Prior to 1750, one of the most important geological thinkers was Niels Steensen (1638–1686), or Steno, a Danish anatomist and geologist. He established the principle of superposition, namely that sedimentary rock layers are deposited in a successive, essentially horizontal fashion, so that a lower stratum was deposited before the one above it. In his book Forerunner (1669), he expressed belief in a roughly 6,000-year-old earth and that fossil-bearing rock strata were deposited by Noah’s flood. Over the next century, several authors, including the English geologist John Woodward (1665–1722) and the German geologist Johann Lehmann (1719–1767), wrote books essentially reinforcing that view.

In the latter decades of the 18th century, some French and Italian geologists rejected the biblical account of the Flood and attributed the rock record to natural processes occurring over a long period of time. Several prominent Frenchmen also contributed to the idea of millions of years. The widely respected scientist Comte de Buffon (1707–1788) imagined in his book Epochs of Nature (1779) that the earth was once like a hot molten ball that had cooled to reach its present state over about 75,000 years (though his unpublished manuscript says about 3,000,000 years). The astronomer Pierre Laplace (1749–1827) proposed the nebular hypothesis in his Exposition of the System of the Universe (1796). This theory said that the solar system was once a hot, spinning gas cloud, that over long ages gradually cooled and condensed to form the planets. Jean Lamarck, a specialist in shell creatures, advocated a theory of biological evolution over long ages in his Philosophy of Zoology (1809).

Abraham Werner (1749–1817) was a popular mineralogy professor in Germany. He believed that most of the crust of the earth had been precipitated chemically or mechanically by a slowly receding global ocean over the course of about a million years. It was an elegantly simple theory, but Werner failed to take into account the fossils in the rocks. This was a serious mistake, since the fossils tell much about when and how quickly the sediments were deposited and transformed into stone. Many of the greatest geologists of the 19th century were Werner’s students, who were impacted by his idea of a very long history for the earth.

In Scotland, James Hutton (1726–1797) was developing a different theory of earth history. He studied medicine at the university. After his studies, he took over the family farm for a while.

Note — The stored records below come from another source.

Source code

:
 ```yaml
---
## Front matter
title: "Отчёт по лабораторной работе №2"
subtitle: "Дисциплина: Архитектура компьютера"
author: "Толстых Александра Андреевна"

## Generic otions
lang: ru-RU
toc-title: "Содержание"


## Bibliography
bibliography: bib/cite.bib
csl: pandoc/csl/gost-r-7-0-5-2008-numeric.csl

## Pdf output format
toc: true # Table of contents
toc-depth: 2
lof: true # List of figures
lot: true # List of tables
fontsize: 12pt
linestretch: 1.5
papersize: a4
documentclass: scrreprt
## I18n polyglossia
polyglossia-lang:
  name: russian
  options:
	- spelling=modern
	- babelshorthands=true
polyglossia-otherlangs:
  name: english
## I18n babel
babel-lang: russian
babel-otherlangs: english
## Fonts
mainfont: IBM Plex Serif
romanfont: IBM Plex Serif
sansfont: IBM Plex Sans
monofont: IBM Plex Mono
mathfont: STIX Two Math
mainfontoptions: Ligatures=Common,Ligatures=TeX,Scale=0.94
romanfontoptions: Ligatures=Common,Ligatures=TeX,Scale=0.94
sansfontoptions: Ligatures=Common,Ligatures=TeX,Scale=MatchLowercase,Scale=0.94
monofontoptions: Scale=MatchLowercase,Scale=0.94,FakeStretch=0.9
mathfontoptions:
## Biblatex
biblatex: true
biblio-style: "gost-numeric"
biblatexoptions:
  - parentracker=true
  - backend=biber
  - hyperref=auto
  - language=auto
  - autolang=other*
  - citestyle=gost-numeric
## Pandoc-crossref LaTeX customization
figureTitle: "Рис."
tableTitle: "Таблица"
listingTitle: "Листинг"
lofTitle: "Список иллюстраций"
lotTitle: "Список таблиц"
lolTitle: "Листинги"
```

But he soon discovered his real love: the study of the earth. In 1788 he published a journal article and in 1795 a book, both by the title Theory of the Earth. He proposed that the continents were being slowly eroded into the oceans. Those sediments were gradually hardened by the internal heat of the earth and then raised by convulsions to become new landmasses that would later be eroded into the oceans, hardened, and elevated. So in his view, earth history was cyclical, and he stated that he could find no evidence of a beginning in the rock record, making earth history indefinitely long.